Problem 1
Copy the 2011–12 SM-liiga season text word for word, from "The 2011–12 SM-liiga" to "in team history.".
Problem 2
Answer these questions from the 2011–12 SM-liiga season text:
(a) How many teams took part?
(b) Who was named Season MVP?
(c) In what year was the league formed?

- League: SM-liiga
- Sport: Ice hockey
- Duration: September 2011 – April 2012
- Teams: 14
- TV partner(s): UrhoTV, Nelonen

Regular season
- Best record: KalPa
- Runners-up: Pelicans
- Season MVP: Tomáš Záborský
- Top scorer: Ryan Lasch

Playoffs
- Playoffs MVP: Jani Tuppurainen

Finals
- Champions: JYP
- Runners-up: Pelicans

SM-liiga seasons
- ← 2010–112012–13 →

= 2011–12 SM-liiga season =

The 2011–12 SM-liiga season was the 37th season of the SM-liiga, the top level of ice hockey in Finland, since the league's formation in 1975. The title was won by JYP Jyväskylä who defeated Pelicans Lahti in the finals. The title was 2nd in team history.

Raw data
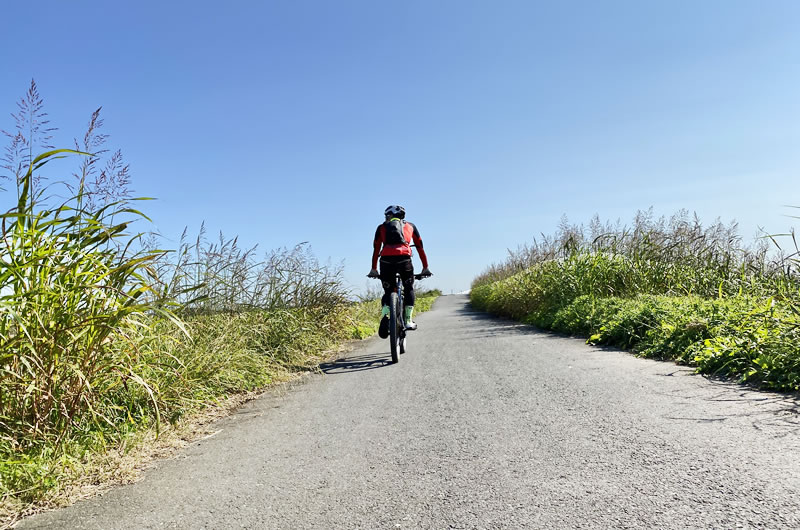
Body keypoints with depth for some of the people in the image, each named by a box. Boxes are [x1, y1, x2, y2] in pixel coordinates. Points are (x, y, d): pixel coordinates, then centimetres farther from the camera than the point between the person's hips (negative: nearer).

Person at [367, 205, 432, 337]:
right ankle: (408, 320, 11)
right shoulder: (410, 226, 28)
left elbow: (376, 249, 23)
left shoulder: (382, 227, 25)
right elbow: (420, 247, 27)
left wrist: (373, 269, 30)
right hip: (404, 259, 0)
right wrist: (425, 268, 32)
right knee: (409, 289, 22)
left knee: (388, 292, 15)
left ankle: (385, 316, -12)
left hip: (386, 260, 0)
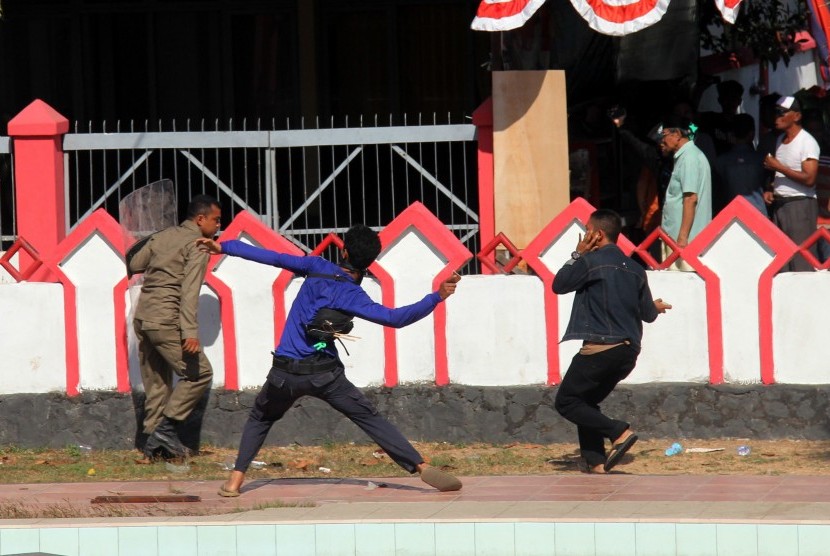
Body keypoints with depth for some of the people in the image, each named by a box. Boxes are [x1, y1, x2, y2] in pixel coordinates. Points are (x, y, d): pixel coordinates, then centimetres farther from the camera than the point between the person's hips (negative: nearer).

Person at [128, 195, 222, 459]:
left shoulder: (162, 237, 16)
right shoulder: (197, 244, -6)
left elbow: (133, 265, 21)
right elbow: (189, 291, -16)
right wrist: (190, 333, -23)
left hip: (142, 318, 8)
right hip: (166, 321, -8)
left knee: (156, 383, 12)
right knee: (199, 373, -3)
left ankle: (154, 441, 10)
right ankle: (166, 426, -8)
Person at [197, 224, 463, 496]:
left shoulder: (317, 268, -1)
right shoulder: (354, 297, -7)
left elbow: (275, 258, 2)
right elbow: (395, 318, -19)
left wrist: (224, 247, 11)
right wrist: (437, 297, -18)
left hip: (285, 374, 2)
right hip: (324, 375, -2)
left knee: (259, 420, 25)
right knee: (371, 419, 3)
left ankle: (235, 479, 11)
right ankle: (422, 467, -6)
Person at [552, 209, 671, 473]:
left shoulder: (590, 262, -7)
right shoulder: (634, 269, 13)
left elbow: (558, 285, 4)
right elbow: (648, 314, 20)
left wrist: (577, 255, 13)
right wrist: (656, 307, 44)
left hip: (600, 347, -8)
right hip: (629, 350, 8)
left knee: (566, 401, 0)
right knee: (586, 402, 19)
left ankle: (619, 432, -14)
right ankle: (596, 462, 6)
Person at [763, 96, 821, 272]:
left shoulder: (807, 142, -9)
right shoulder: (780, 140, 17)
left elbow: (809, 179, -19)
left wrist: (778, 167, -16)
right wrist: (770, 190, 9)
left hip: (800, 204, -8)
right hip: (780, 204, 8)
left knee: (802, 261, -12)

Exercise response 1
The 2011–12 SM-liiga season was the 37th season of the SM-liiga, the top level of ice hockey in Finland, since the league's formation in 1975. The title was won by JYP Jyväskylä who defeated Pelicans Lahti in the finals. The title was 2nd in team history.

Exercise response 2
(a) 14
(b) Tomáš Záborský
(c) 1975